• Data shown
* * * *

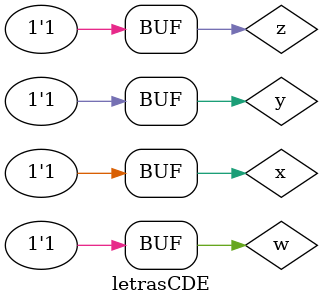
<source format=v>
/*
Pedro Correa Rigotto - Matricula 762281
guia0404cde
*/

module pos4(output sC, output sD, output sE, input x, y, w, z);
	assign sC = (x|y|w|z)&(x|y|w|~z)&(x|y|~w|z)&(x|~y|w|z)&(x|~y|~w|z)&(~x|y|w|z)&(~x|~y|w|z)&(~x|~y|~w|z);
	assign sD = (x|y|w|z)&(x|y|~w|z)&(x|~y|w|z)&(x|~y|~w|z)&(~x|y|w|~z)&(~x|y|~w|z)&(~x|~y|w|~z);
	assign sE = (x|y|w|z)&(x|y|w|~z)&(x|y|~w|z)&(x|y|~w|~z)&(x|~y|~w|z)&(~x|y|~w|~z)&(~x|~y|~w|z);
endmodule // pos4

module letrasCDE;
	reg x, y, w, z;
	wire sC, sD, sE;
	pos4 exercicio (sC, sD, sE, x, y, w, z);
	
	initial begin
		$display("x  y  w  z  PoS(0,1,2,4,6,8,12,14)  PoS(0,2,4,6,9,10,13)  PoS(0,1,2,3,6,11,14)");
		$monitor("%b  %b  %b  %b  %b                       %b                     %b", x, y, w, z, sC, sD, sE);
		    x = 0; y = 0; w = 0; z = 0;
		#1  x = 0; y = 0; w = 0; z = 1;
		#1  x = 0; y = 0; w = 1; z = 0;
		#1  x = 0; y = 0; w = 1; z = 1;
		#1  x = 0; y = 1; w = 0; z = 0;
		#1  x = 0; y = 1; w = 0; z = 1;
		#1  x = 0; y = 1; w = 1; z = 0;
		#1  x = 0; y = 1; w = 1; z = 1;
		#1  x = 1; y = 0; w = 0; z = 0;
		#1  x = 1; y = 0; w = 0; z = 1;
		#1  x = 1; y = 0; w = 1; z = 0;
		#1  x = 1; y = 0; w = 1; z = 1;
		#1  x = 1; y = 1; w = 0; z = 0;
		#1  x = 1; y = 1; w = 0; z = 1;
		#1  x = 1; y = 1; w = 1; z = 0;
		#1  x = 1; y = 1; w = 1; z = 1;
	end
endmodule // letrasCDE
</source>
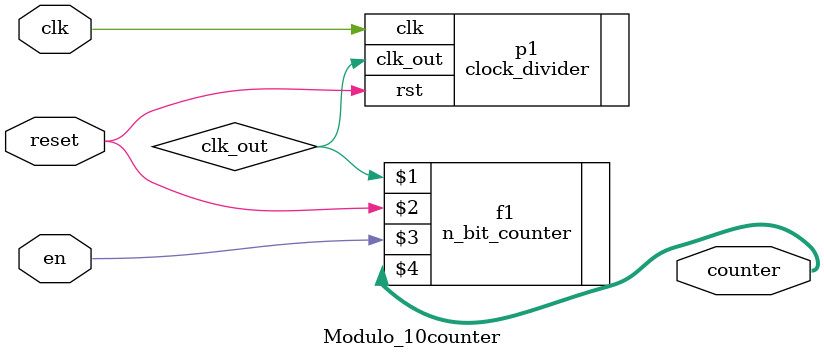
<source format=v>
`timescale 1ns / 1ps


module Modulo_10counter(input clk, input reset, input en ,output [3:0]counter);


wire clk_out;
clock_divider #(50000000) p1(.clk(clk), .rst(reset),  .clk_out(clk_out));
n_bit_counter  #(10,4) f1( clk_out,reset,en,counter);

endmodule

</source>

* * * *

• Exercise directions
Write only the number of lines in the entries where the string "letrasCDE" occurs.

• Answer to this task
2